• **Work order A**
In the excerpt on Seattle homelessness, how much does Seattle expect to receive from the Federal American Rescue Plan?
• **Work order B**
Write a continuation of the excerpt on Seattle homelessness, starting after its last sentence.

• **Excerpt to read**
The number of Seattle homeless is heart breaking and their conditions continue to get worse creating strong emotions.  However, we must be led by reasoning to create lasting solutions through goals, analysis, and measured results.  $4.42 billion of federal aid is coming to Washington State with Seattle anticipating approximately $239 million from the Federal American Rescue Plan.   Presently $128 million is spent from the recent Council approved plan last month where members allocated $49.2 million on their housing and homelessness objectives, such as tiny homes and outreach.   For more than six years incumbent politicians state the emergency of the homeless, but couldn’t find solutions.  Tiny homes and living in a shed is not a long-term solution.  Even as a Rental Property these homes would not be allowed by SDCI as passing the RRIO checklist for occupancy, rejected for size to meet the sleeping room ordinance dimensions, no bathroom, no fan, fire rating for walls, egress, and lacking durability resulting is millions of tax dollars wasted.   Shelter is just a temporary need met without fixing root problems.  Current work has only touched the surface of this long-term problem that must be addressed with long-term solutions and ambition for the collective interest, not temporary shelter or pushed from one open space in a park to another edge of road somewhere.

• **Record extracts**
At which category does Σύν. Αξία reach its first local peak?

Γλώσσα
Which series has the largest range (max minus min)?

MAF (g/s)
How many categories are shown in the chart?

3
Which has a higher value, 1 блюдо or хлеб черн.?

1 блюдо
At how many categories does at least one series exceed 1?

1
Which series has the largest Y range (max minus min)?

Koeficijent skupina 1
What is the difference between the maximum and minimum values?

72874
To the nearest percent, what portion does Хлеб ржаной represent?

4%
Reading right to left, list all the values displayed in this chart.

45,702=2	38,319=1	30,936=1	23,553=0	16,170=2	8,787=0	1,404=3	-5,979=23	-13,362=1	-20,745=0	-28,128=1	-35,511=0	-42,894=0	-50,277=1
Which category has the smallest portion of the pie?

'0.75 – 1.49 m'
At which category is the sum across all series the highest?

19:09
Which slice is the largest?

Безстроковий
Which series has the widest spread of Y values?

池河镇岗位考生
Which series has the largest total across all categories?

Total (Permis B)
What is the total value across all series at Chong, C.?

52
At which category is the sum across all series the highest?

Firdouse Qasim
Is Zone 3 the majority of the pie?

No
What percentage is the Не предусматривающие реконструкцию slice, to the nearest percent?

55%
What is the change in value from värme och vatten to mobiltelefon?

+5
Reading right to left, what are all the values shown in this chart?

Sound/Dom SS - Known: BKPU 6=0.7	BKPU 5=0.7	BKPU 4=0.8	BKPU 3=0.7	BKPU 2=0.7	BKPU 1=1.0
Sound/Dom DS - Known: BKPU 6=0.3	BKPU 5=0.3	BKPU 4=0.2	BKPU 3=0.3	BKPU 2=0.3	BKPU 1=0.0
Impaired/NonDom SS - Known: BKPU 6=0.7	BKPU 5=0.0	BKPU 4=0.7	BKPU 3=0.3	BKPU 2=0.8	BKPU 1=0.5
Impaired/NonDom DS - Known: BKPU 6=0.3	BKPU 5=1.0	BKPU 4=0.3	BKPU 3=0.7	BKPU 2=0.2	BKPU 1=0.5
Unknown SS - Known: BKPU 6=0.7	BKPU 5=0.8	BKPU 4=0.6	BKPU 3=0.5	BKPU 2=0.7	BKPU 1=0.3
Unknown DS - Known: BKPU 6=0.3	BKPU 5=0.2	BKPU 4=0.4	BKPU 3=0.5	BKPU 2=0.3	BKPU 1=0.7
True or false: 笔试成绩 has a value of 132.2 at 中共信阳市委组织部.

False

• **Your response A**
Approximately $239 million.

• **Your response B**
At Northgate, the new light-rail station replaces the King County metro station, which was to be provided for developers that may include affordable housing.  This is a mistake, and the nearly $50 million above must be spent to build permanent vertical multi-story/multi-use homeless housing and rehabilitation facility focused at Northgate and permanently owned by the City.  Homelessness rehabilitation must be goal oriented toward a realistic 18 to 24 month transition housing necessary to heal from the root causes.  Here we would build a life-long plan with on-site professional support provided for those with addiction and mental needs as well as job training and career counseling including classroom time through the adjacent North Seattle College now just across the Northgate Pedestrian Bridge.  This gives those homeless in need a real plan, realistic time to transition, pride in themselves for a path forward, and value to the community.  This building facility, created at the obsolete public station, would also provide permanent direct access to light-rail transportation for jobs throughout the region supporting the planned transition without need for vehicles.  This location is beneficial as it is also immediately across the street from other medical professionals and is commercially zoned, so that unlike previous plans, it does not unnecessarily focus personal rehabilitation challenges as a bubble within the City’s various neighborhoods or schools zones.  Importantly the City’s assistance must be thoughtfully planned with separate and distinctly different facilities for families and homeless that are simply in financial distress and therefore need a very different kind of assistance.  Seattle can’t continue to allow unplanned homeless camps in parks and public properties, or even a grouping of temporary shed like tiny homes that has little long-term value for the community and doesn’t transition to normal housing and a life-long plan.  It is a hard transition, connecting at first with a few individuals at a time to eventually rehabilitate as many as possible.  But presently, in Seattle a homeless person can’t even apply for an ID without a physical address and significant paperwork, let alone try to get a job.  The City’s administration makes it impossible for the homeless to leave their impoverished state.  We need to stop the cycle of government run-around and instead:

  • Accept long-term responsibility, it takes time

  • Provide real housing for the transition

  • Be disciplined and show commitment to them

  • Create successful paths to follow for those in need

The way, the plan, the values, and the benefits must be made clear so that those in need feel aided and confident without feeling captured and incarcerated.  We must eliminate council’s past mistakes and press for a dependable City administration of long-term transitional infrastructure that is efficient, right, and fair.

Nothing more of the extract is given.